• Exercise requirements
Search the entries below for the line containing "left eye: (744, 512)"; from there to the end, return every line exactly and add nothing.

• Task data
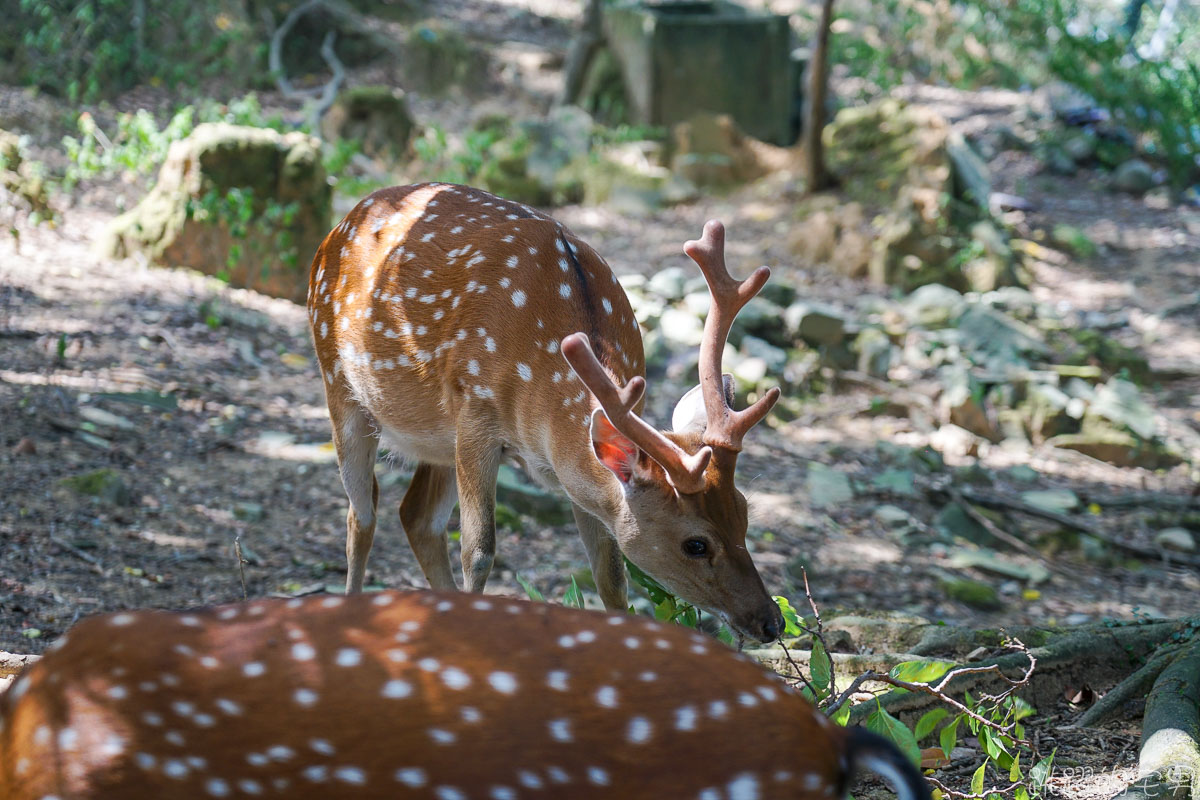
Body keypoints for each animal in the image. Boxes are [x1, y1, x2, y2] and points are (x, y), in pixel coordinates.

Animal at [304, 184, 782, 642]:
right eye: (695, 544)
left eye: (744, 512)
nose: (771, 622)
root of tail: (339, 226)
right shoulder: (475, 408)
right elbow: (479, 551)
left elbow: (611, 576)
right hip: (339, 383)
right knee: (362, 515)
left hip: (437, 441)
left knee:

• Exercise output
left eye: (744, 512)
nose: (771, 622)
root of tail: (339, 226)
right shoulder: (475, 408)
right elbow: (479, 551)
left elbow: (611, 576)
right hip: (339, 383)
right knee: (362, 515)
left hip: (437, 441)
left knee:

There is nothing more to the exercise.